The Tech Scene: Why Wachovia Is Outsourcing Online Bill-Payment Operation

ORLANDO - Wachovia Corp., once a strong advocate of running its own bill-pay service, has abandoned that strategy. Last week Lawrence Baxter, its chief e-commerce officer, talked about why.

The main issues were cost and customer service, he said in a speech at the Bank Administration Institute's Retail Delivery conference here. "We weren't very good at managing the user interface and meeting customer requirements."

Wachovia is in the midst of a major overhaul of its Web site. In July of last year it said it would shift to online banking software from Corillian Corp. of the Hillsboro, Ore., and a bill-payment service from CheckFree Corp. of Atlanta, the industry leader.

Last week it began putting new online banking customers on the Corillian software; current customers are to start moving over next month. New bill-pay customers have been using the CheckFree service since March; Wachovia plans to begin moving others in three phases, starting in February.

Mr. Baxter, an executive vice president, said routing payments was fairly straightforward but exceptions proved expensive. If a bill payment does not reach its destination, customers expect the bank to fix the problem, and doing so can easily cost more than $20 of call-center staff time and resources.

The Charlotte company has 3.2 million online banking customers; 1.5 million of them have enrolled in the bill-pay service, and 700,000 of them use it regularly. In the 12 months ended Sept. 30, it processed more than 66 million online bill payments, worth more than $25 billion. Mr. Baxter said usage is growing "at a substantial rate."

Mr. Baxter said Wachovia is approaching the conversion of bill-pay customers very carefully, because glitches could spur defections. "We can't make a mistake without having consequences to the company as a whole," he said. "It can cost hundreds of thousands if you don't do it right."

| Recorded information |
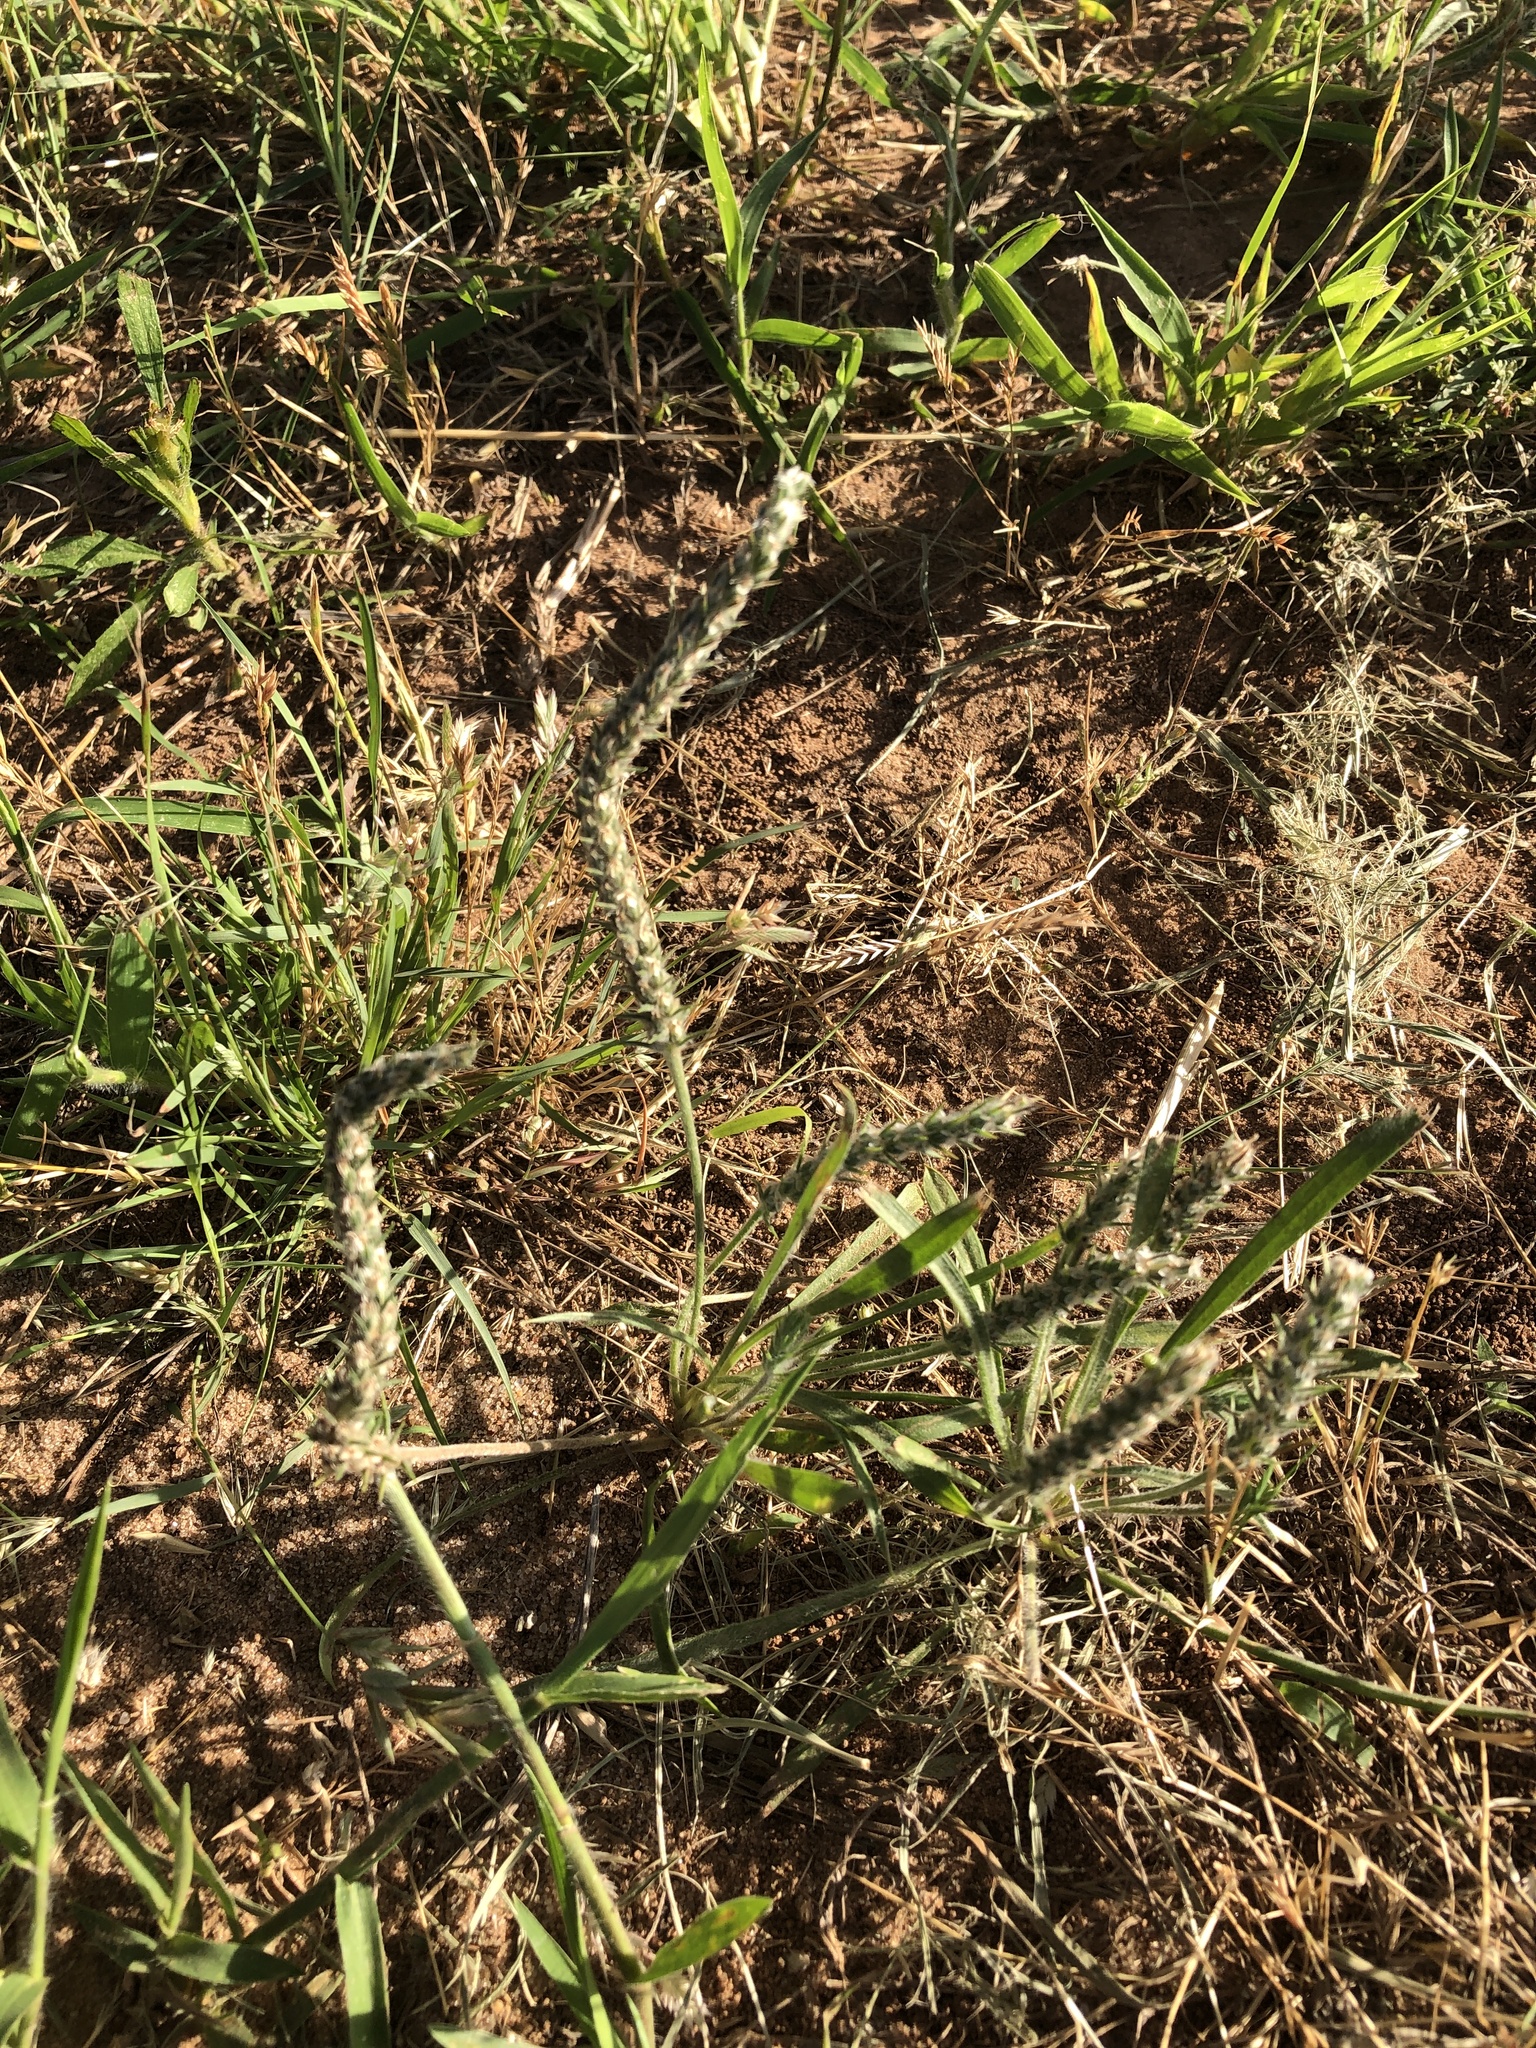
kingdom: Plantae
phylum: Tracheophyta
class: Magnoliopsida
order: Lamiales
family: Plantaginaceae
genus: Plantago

| Activity |
Reproduce the stretch of the Wachovia bill-payment article from "ORLANDO - Wachovia" through "the industry leader.", swapping "strategy" for "approach".

| Solution to the problem |
ORLANDO - Wachovia Corp., once a strong advocate of running its own bill-pay service, has abandoned that approach. Last week Lawrence Baxter, its chief e-commerce officer, talked about why.

The main issues were cost and customer service, he said in a speech at the Bank Administration Institute's Retail Delivery conference here. "We weren't very good at managing the user interface and meeting customer requirements."

Wachovia is in the midst of a major overhaul of its Web site. In July of last year it said it would shift to online banking software from Corillian Corp. of the Hillsboro, Ore., and a bill-payment service from CheckFree Corp. of Atlanta, the industry leader.